I think I moved the 1 pt to CHA there for some skill or feat that I get dmg +1 based off of CHA, I have to look again at why I did it.  The Ability scores you have laid out are pretty much what I had originally, but kept getting told to get out of Chainmail, and use Hide and a higher Dex less Con..blah blah.

@Herschel I always have at least 1 Defender, and 1 Leader, and at least one other striker, its the other 2 that are usually hit or miss.  Other than not getting beat up on, is there a reason I should get out of Avalanche Strike?  Reason I say this is last session as a level 2, I did 84 dmg in a round (charge, Howling Strike (crit), follow up MBA (crit), action Point, Avalanche (unbelievably critted again) on a Gelatinous Cube.)  DM's mouth just dropped as her great creature when from barely hit to bloodied and barely alive.  Sorcerer and Ranger finished it off the following round on their turn allowing me to charge something else (Dire Rat I believe).

Oh as long as the gear is LFR and RPGA legal we can use it.   Minions are based on the modules, but yes lately have been alot...but we have a Sorcerer for those.


----------



## Thatwackyned (May 25, 2010)

I'ld drop Toughness and take Durable.


----------



## jbear (May 25, 2010)

draconisorion said:


> Yeah I copied it out of my thread over there, I wasnt getting alot of advice at the time and I wanted to get some more helpful suggestions or an alternative from those that were strictly looking at doing CharOP.
> 
> I think I moved the 1 pt to CHA there for some skill or feat that I get dmg +1 based off of CHA, I have to look again at why I did it.  The Ability scores you have laid out are pretty much what I had originally, but kept getting told to get out of Chainmail, and use Hide and a higher Dex less Con..blah blah.
> 
> ...

====================

Write what comes next in the forum thread about the character build, carrying it on from its last sentence. The lines after this sentence have no part in the work.

Data segment:
====================

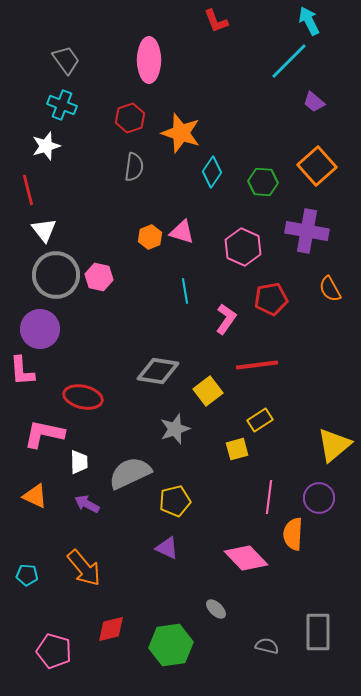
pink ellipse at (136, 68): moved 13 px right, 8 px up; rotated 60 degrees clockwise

====================

Answer to the problem:
You kind of want to keep your minions there as a free THP source as they instantly trigger your rageblood feature. I know you want your sorceror to do his/her job but just let them know that they can leave a few so you can use them as Barbarian food when needed!!!


----------



## draconisorion (May 26, 2010)

jbear said:


> 18 STR 16 CON 14 DEX 8 INT 10 WIS 10 CHA.   Lvl 1 AC 16 isn't too terrible for a striker.



 Can I ask how you got the above?   I get 17, 14, 14, 8, 10, 10 before the +2STR and +2 Con


----------



## Herschel (May 26, 2010)

draconisorion said:


> @Herschel I always have at least 1 Defender, and 1 Leader, and at least one other striker, its the other 2 that are usually hit or miss. Other than not getting beat up on, is there a reason I should get out of Avalanche Strike?




Because you can't hit if you're dead. If you can be sure to have a good defender and leader around it's fine, but LFR in many places games and lineups can be.....interesting. I've been a defender with three Wizards and had a very interesting time, for example. And placing a big target on yourself if you don't have defender defenses can be tough. A Firesoul Genasi has a deterent encounter power for it and Curtain of Steel makes a lot of DMs think twice about taking advantage of the AC nerf, for example, and it becomes much "safer" to use with that kind of backing if the rest of your party can't stop/nerf their attacks.


----------



## draconisorion (May 26, 2010)

Thatwackyned said:


> I'ld drop Toughness and take Durable.




Thanks, but Durable wont work for me as well as Toughness does...Im thinking about dropping the Toughness to get more of the "Blood Rage" feats.


----------



## jbear (May 29, 2010)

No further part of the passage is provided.